I have the opportunity to work on a cane from a willow branch...but do not have it in hand, yet.

Will willow make a nice/acceptable/sturdy cane?

Thank you

-neb


----------



## cobalt (Nov 14, 2013)

Wouldnt recomend willow . a weeping willow are pretty useless for stickmaking to springy and probably wouldnt take much weight and i wouldnt consider them safe

You have different descriptions of wood there or mayby a different willow see what other guys think about it.

.


----------



## Sean (Dec 29, 2012)

I've got a nice sturdy corkscrew willow stick that I quite like but it's fairly thick and strong but as cobalt mentioned thinner stuff might be problematic.


----------



## MJC4 (Mar 6, 2014)

Hopefully its a diamond willow stick norson. Beautiful wood that makes a decent stick.

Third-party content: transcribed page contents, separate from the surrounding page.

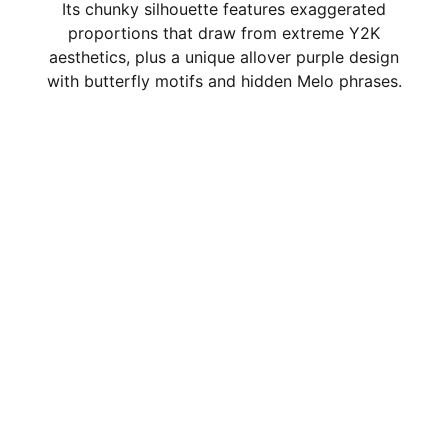
Its chunky silhouette features exaggerated
proportions that draw from extreme Y2K
aesthetics, plus a unique allover purple design
with butterfly motifs and hidden Melo phrases.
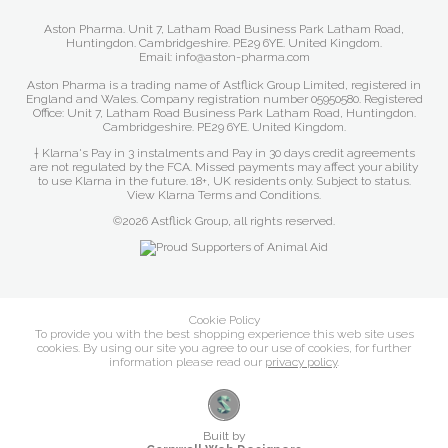
Aston Pharma. Unit 7, Latham Road Business Park Latham Road,
Huntingdon. Cambridgeshire. PE29 6YE. United Kingdom.
Email: info@aston-pharma.com
Aston Pharma is a trading name of Astflick Group Limited, registered in
England and Wales. Company registration number 05950580. Registered
Office: Unit 7, Latham Road Business Park Latham Road, Huntingdon.
Cambridgeshire. PE29 6YE. United Kingdom.
† Klarna's Pay in 3 instalments and Pay in 30 days credit agreements
are not regulated by the FCA. Missed payments may affect your ability
to use Klarna in the future. 18+, UK residents only. Subject to status.
View Klarna Terms and Conditions
.
©2026 Astflick Group, all rights reserved.
Cookie Policy
To provide you with the best shopping experience this web site uses
cookies. By using our site you agree to our use of cookies, for further
information please read our
privacy policy
.
Built by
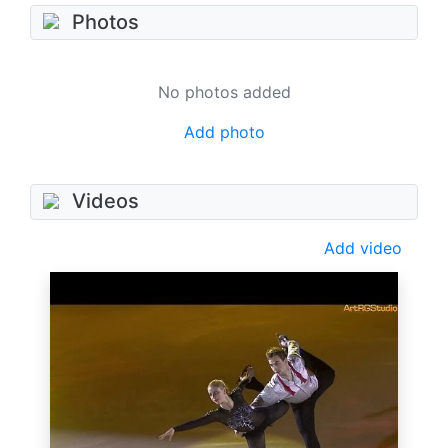
Photos
No photos added
Add photo
Videos
Add video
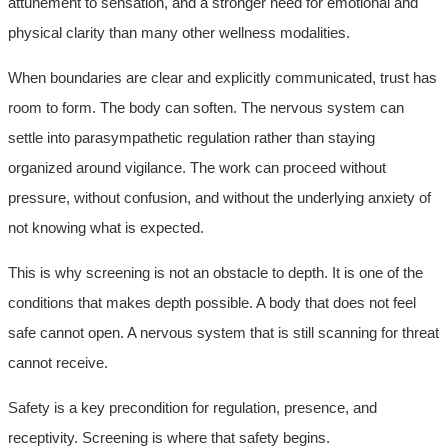
attunement to sensation, and a stronger need for emotional and
physical clarity than many other wellness modalities.
When boundaries are clear and explicitly communicated, trust has
room to form. The body can soften. The nervous system can
settle into parasympathetic regulation rather than staying
organized around vigilance. The work can proceed without
pressure, without confusion, and without the underlying anxiety of
not knowing what is expected.
This is why screening is not an obstacle to depth. It is one of the
conditions that makes depth possible. A body that does not feel
safe cannot open. A nervous system that is still scanning for threat
cannot receive.
Safety is a key precondition for regulation, presence, and
receptivity. Screening is where that safety begins.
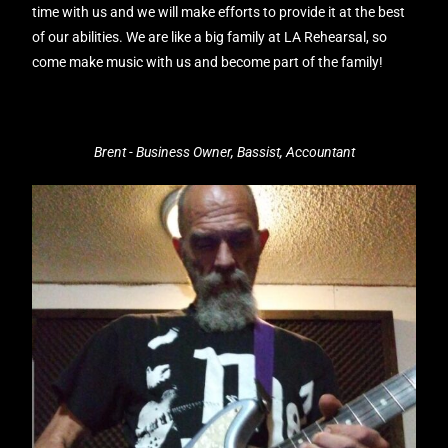
time with us and we will make efforts to provide it at the best
of our abilities. We are like a big family at LA Rehearsal, so
come make music with us and become part of the family!
Brent - Business Owner, Bassist, Accountant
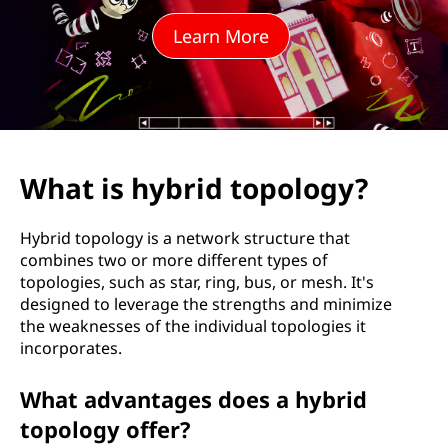
i
Learn More
d
t
o
p
What is hybrid topology?
o
Hybrid topology is a network structure that
l
combines two or more different types of
topologies, such as star, ring, bus, or mesh. It's
o
designed to leverage the strengths and minimize
the weaknesses of the individual topologies it
g
incorporates.
y
What advantages does a hybrid
?
topology offer?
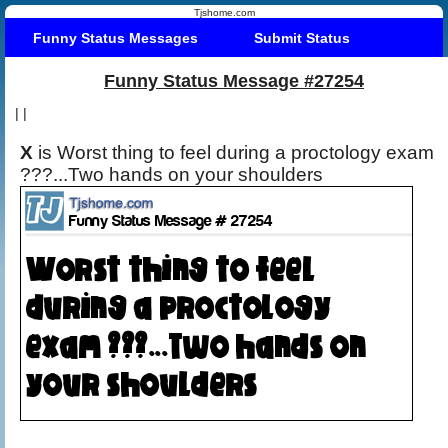
Tjshome.com
Funny Status Messages
Submit Status
Funny Status Message #27254
|
|
X
is Worst thing to feel during a proctology exam
???...Two hands on your shoulders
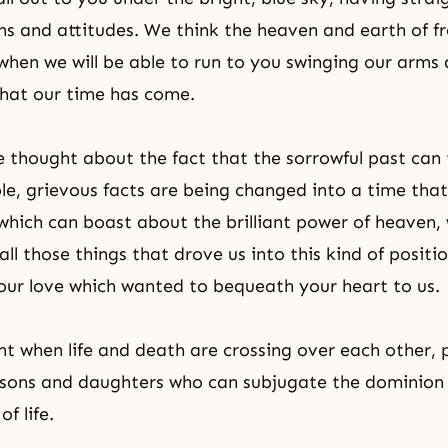
ns and attitudes. We think the heaven and earth of 
hen we will be able to run to you swinging our arms
that our time has come.
thought about the fact that the sorrowful past can t
le, grievous facts are being changed into a time that
hich can boast about the brilliant power of heaven,
all those things that drove us into this kind of positio
our love which wanted to bequeath your heart to us.
t when life and death are crossing over each other, p
sons and daughters who can subjugate the dominion 
f life.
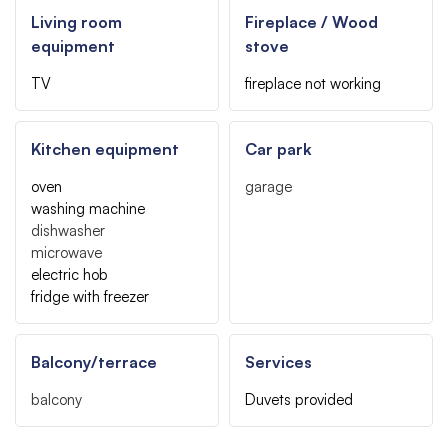
Living room
Fireplace / Wood
equipment
stove
TV
fireplace not working
Kitchen equipment
Car park
oven
garage
washing machine
dishwasher
microwave
electric hob
fridge with freezer
Balcony/terrace
Services
balcony
Duvets provided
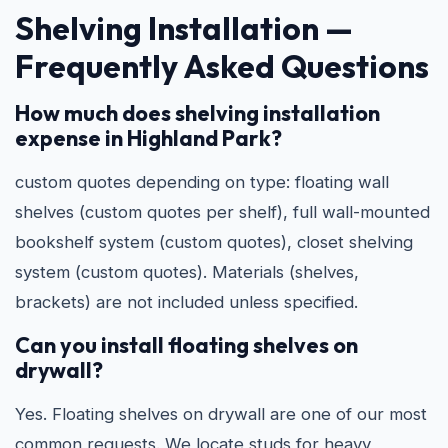
Shelving Installation —
Frequently Asked Questions
How much does shelving installation
expense in Highland Park?
custom quotes depending on type: floating wall
shelves (custom quotes per shelf), full wall-mounted
bookshelf system (custom quotes), closet shelving
system (custom quotes). Materials (shelves,
brackets) are not included unless specified.
Can you install floating shelves on
drywall?
Yes. Floating shelves on drywall are one of our most
common requests. We locate studs for heavy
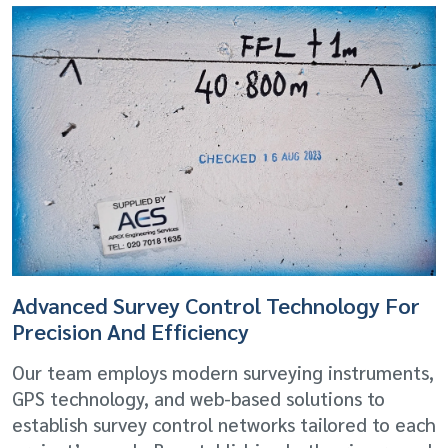
Advanced Survey Control Technology For
Precision And Efficiency
Our team employs modern surveying instruments,
GPS technology, and web-based solutions to
establish survey control networks tailored to each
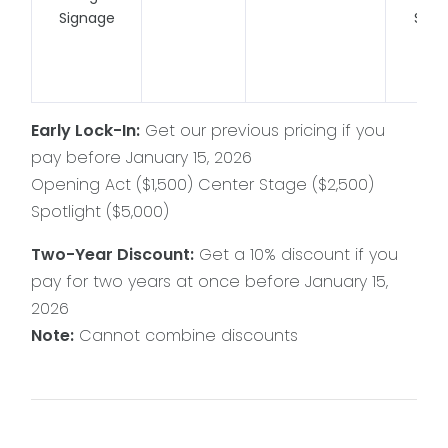
Signage
Spac
Vie
Liv
Early Lock-In:
Get our previous pricing if you
pay before January 15, 2026
Opening Act ($1,500) Center Stage ($2,500)
Spotlight ($5,000)
Two-Year Discount:
Get a 10% discount if you
pay for two years at once before January 15,
2026
Note:
Cannot combine discounts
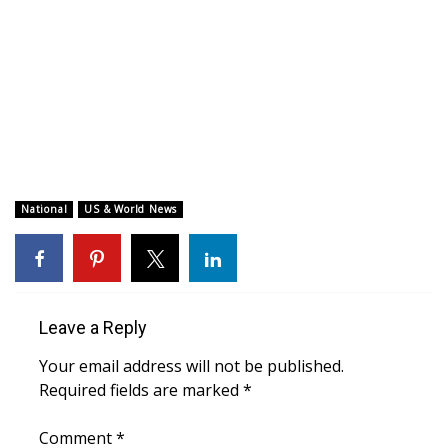
WCBI CONNECT
WCBI Senior Expo 2025
Job Fair 2025
Senior Spotlight 2026
Local Events
National
US & World News
Obituaries
2025 Obituaries
Leave a Reply
2023 – 2024 Obituaries
Your email address will not be published.
Required fields are marked
*
Pets Without Partners
Comment
*
Big Deals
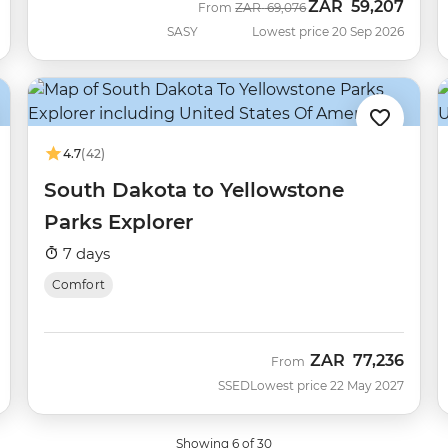
ZAR
59,207
Was
Now
From
ZAR
69,076
SASY
Lowest price 20 Sep 2026
4.7
(42)
South Dakota to Yellowstone
Parks Explorer
7 days
Comfort
ZAR
77,236
From
SSED
Lowest price 22 May 2027
Showing 6 of 30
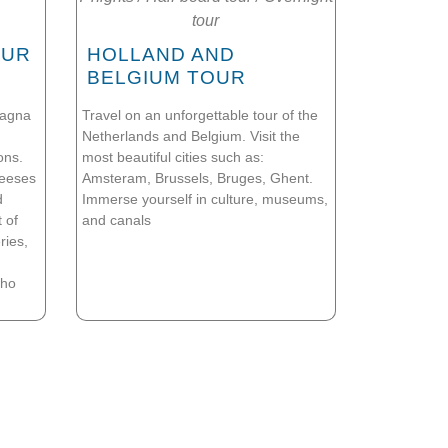
tour
OUR
HOLLAND AND
BELGIUM TOUR
magna
Travel on an unforgettable tour of the
Netherlands and Belgium. Visit the
ons.
most beautiful cities such as:
heeses
Amsteram, Brussels, Bruges, Ghent.
d
Immerse yourself in culture, museums,
 of
and canals
ries,
who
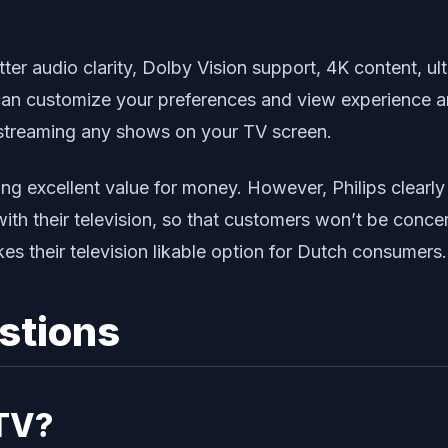
tter audio clarity, Dolby Vision support, 4K content, 
can customize your preferences and view experience a
streaming any shows on your TV screen.
ing excellent value for money. However, Philips clearly
with their television, so that customers won’t be conc
es their television likable option for Dutch consumers.
stions
 TV?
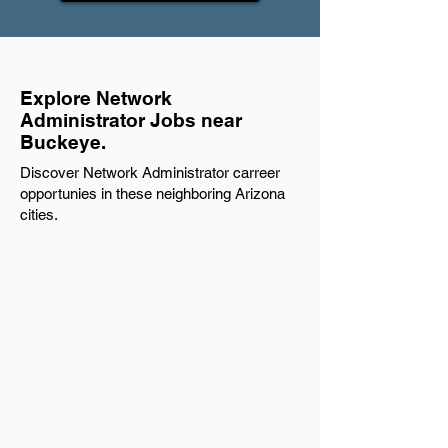
Explore Network
Administrator Jobs near
Buckeye.
Discover Network Administrator carreer
opportunies in these neighboring Arizona
cities.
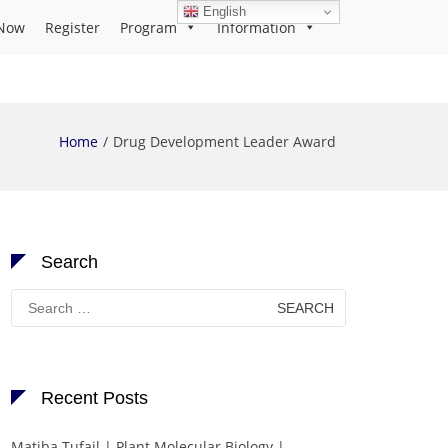
English
Now
Register
Program
Information
Home
Drug Development Leader Award
Search
Search
for:
Recent Posts
Matiba Tufail | Plant Molecular Biology |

Cobalt's right on with the weeping willow being basically worthless. I also have black willow growing down by the wetland on our property. I don't think much of that wood either. It is has very rapid growth and brittle branches that are constantly coming down in even a moderate wind.


----------



## Gloops (Jan 23, 2015)

I Have cut a couple of Willow shanks to try, they are not weeping variety, but a type that is grown for a wind break hedge and is coppiced every 2 years, they look sturdy but the proof wiil be when I use them.


----------



## norson (Jan 15, 2015)

We had a visitor Sat from MI and she want's me to make her a cane....which I would LOVE to do. She's a grandmother and really does not need - yet - but some day might...which is true of most of the canes I've given away.

She lives on a lake and her FAV tree is a weeping willow - thus the question.

But she also has an oak tree on her property. So that's prob where we'll go.

Thank you one and all.

-neb


----------